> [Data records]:
# # #

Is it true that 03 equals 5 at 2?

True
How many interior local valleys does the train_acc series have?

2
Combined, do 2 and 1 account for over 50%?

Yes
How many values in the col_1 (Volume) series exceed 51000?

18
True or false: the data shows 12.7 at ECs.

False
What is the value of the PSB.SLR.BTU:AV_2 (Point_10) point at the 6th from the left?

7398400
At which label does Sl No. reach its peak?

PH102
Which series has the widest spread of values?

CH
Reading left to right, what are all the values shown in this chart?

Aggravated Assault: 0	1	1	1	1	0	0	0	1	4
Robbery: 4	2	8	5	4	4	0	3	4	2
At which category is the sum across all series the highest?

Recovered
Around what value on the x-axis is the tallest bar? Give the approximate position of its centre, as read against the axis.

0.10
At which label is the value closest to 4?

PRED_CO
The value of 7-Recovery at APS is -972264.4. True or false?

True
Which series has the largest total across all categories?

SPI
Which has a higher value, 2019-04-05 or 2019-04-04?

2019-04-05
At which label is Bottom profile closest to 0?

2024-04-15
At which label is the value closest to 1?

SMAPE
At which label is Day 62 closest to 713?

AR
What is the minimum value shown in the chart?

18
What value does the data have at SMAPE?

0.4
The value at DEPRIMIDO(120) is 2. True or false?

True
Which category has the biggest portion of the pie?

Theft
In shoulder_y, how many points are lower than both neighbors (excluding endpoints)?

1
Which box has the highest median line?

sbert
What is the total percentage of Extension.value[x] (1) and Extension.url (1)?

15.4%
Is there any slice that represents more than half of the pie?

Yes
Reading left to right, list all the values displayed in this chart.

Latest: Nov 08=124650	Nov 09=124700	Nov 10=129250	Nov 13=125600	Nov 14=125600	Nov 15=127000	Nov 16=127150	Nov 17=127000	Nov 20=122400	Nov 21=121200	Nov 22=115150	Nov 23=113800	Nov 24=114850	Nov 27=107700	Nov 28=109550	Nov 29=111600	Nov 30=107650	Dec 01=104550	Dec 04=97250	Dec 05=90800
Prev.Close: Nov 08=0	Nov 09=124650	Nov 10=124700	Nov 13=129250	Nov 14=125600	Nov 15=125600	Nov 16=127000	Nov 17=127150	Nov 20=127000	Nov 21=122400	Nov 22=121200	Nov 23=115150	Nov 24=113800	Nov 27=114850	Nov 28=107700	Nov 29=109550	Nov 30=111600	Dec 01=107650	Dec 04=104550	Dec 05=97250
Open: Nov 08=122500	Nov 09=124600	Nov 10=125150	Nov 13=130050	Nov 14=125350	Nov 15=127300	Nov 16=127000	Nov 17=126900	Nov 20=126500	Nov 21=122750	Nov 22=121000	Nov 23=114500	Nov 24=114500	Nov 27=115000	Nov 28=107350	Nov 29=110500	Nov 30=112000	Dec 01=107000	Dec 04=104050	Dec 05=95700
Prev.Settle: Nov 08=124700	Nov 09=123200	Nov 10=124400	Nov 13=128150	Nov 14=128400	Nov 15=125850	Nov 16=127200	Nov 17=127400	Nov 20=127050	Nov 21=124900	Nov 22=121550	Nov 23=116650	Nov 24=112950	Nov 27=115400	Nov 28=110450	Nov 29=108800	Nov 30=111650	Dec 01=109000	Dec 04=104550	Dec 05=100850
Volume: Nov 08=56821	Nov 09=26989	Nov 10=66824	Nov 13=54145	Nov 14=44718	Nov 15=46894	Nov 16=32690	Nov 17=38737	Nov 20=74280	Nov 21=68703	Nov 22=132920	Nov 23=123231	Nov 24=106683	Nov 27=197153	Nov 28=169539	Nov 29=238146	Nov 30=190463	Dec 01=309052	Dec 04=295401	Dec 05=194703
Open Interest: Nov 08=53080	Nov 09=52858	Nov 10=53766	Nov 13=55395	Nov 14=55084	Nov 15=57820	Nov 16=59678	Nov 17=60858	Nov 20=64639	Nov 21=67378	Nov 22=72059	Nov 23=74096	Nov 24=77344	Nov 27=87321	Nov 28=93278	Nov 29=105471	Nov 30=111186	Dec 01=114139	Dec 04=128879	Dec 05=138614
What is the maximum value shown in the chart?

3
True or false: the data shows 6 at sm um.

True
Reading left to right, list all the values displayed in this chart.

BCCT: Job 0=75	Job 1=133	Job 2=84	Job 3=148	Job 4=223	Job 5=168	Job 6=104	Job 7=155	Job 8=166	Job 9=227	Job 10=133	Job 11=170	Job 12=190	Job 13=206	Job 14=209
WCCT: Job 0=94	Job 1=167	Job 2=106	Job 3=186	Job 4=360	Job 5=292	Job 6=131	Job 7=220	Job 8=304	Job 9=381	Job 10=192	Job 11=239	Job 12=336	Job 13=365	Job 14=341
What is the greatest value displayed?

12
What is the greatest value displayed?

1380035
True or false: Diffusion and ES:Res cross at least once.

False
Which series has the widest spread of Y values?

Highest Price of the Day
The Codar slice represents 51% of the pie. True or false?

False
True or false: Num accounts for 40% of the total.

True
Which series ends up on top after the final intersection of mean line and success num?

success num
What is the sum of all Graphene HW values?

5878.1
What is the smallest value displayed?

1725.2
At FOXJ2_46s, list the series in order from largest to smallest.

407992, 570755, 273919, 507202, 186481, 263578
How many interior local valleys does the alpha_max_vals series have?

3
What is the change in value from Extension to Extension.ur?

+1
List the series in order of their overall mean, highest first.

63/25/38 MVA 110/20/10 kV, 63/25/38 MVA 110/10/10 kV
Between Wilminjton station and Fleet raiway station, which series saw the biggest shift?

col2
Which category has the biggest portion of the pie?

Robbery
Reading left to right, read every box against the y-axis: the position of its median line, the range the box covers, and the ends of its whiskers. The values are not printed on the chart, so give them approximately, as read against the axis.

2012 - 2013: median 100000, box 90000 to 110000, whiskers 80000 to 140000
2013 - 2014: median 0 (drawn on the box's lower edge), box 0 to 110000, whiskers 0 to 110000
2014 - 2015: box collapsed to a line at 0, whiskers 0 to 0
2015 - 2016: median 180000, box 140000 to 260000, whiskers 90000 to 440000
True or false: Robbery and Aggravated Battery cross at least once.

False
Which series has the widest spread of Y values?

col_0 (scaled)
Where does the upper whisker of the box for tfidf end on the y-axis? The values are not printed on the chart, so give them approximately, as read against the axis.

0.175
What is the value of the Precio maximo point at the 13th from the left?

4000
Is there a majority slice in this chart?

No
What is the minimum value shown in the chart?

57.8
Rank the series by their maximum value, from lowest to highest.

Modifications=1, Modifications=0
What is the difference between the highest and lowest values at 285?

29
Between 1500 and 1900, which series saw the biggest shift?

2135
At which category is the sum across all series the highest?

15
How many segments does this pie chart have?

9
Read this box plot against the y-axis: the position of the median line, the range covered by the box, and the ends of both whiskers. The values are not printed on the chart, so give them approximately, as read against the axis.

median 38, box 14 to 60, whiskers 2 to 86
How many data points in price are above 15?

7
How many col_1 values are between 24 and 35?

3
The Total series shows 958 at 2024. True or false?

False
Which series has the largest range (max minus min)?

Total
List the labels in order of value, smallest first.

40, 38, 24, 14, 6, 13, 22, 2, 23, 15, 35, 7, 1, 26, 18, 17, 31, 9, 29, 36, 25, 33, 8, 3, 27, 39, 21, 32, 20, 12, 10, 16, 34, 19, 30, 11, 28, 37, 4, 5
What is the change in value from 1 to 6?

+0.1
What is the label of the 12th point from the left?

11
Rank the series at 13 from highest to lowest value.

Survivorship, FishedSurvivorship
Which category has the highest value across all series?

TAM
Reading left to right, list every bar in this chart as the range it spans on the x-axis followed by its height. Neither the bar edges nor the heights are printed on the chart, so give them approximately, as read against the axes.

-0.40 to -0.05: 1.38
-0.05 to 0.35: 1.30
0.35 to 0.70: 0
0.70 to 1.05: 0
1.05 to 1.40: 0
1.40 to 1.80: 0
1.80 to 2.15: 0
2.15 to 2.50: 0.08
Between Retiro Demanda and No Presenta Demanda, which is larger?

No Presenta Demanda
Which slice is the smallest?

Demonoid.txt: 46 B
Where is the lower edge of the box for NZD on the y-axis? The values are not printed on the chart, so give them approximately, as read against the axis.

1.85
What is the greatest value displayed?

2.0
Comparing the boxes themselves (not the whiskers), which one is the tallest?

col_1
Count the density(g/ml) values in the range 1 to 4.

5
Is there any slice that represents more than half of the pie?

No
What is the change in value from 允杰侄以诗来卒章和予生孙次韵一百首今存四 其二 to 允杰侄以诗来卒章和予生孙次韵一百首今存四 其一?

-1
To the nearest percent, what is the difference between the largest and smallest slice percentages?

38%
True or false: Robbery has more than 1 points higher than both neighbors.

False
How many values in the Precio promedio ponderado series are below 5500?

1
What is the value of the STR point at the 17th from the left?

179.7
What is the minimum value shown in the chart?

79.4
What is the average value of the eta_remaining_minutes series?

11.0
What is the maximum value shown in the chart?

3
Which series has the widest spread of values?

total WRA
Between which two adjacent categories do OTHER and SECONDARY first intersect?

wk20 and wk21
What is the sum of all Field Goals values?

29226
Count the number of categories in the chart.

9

# # #

> [Requirement]: Can you express the records from the line containing "63/25/38 MVA 110/20/10" through the line containing "Where does the" as a JSON list of strings, one string per line, with blank lines omitted?

> [Response box]:
[
  "63/25/38 MVA 110/20/10 kV, 63/25/38 MVA 110/10/10 kV",
  "Between Wilminjton station and Fleet raiway station, which series saw the biggest shift?",
  "col2",
  "Which category has the biggest portion of the pie?",
  "Robbery",
  "Reading left to right, read every box against the y-axis: the position of its median line, the range the box covers, and the ends of its whiskers. The values are not printed on the chart, so give them approximately, as read against the axis.",
  "2012 - 2013: median 100000, box 90000 to 110000, whiskers 80000 to 140000",
  "2013 - 2014: median 0 (drawn on the box's lower edge), box 0 to 110000, whiskers 0 to 110000",
  "2014 - 2015: box collapsed to a line at 0, whiskers 0 to 0",
  "2015 - 2016: median 180000, box 140000 to 260000, whiskers 90000 to 440000",
  "True or false: Robbery and Aggravated Battery cross at least once.",
  "False",
  "Which series has the widest spread of Y values?",
  "col_0 (scaled)",
  "Where does the upper whisker of the box for tfidf end on the y-axis? The values are not printed on the chart, so give them approximately, as read against the axis."
]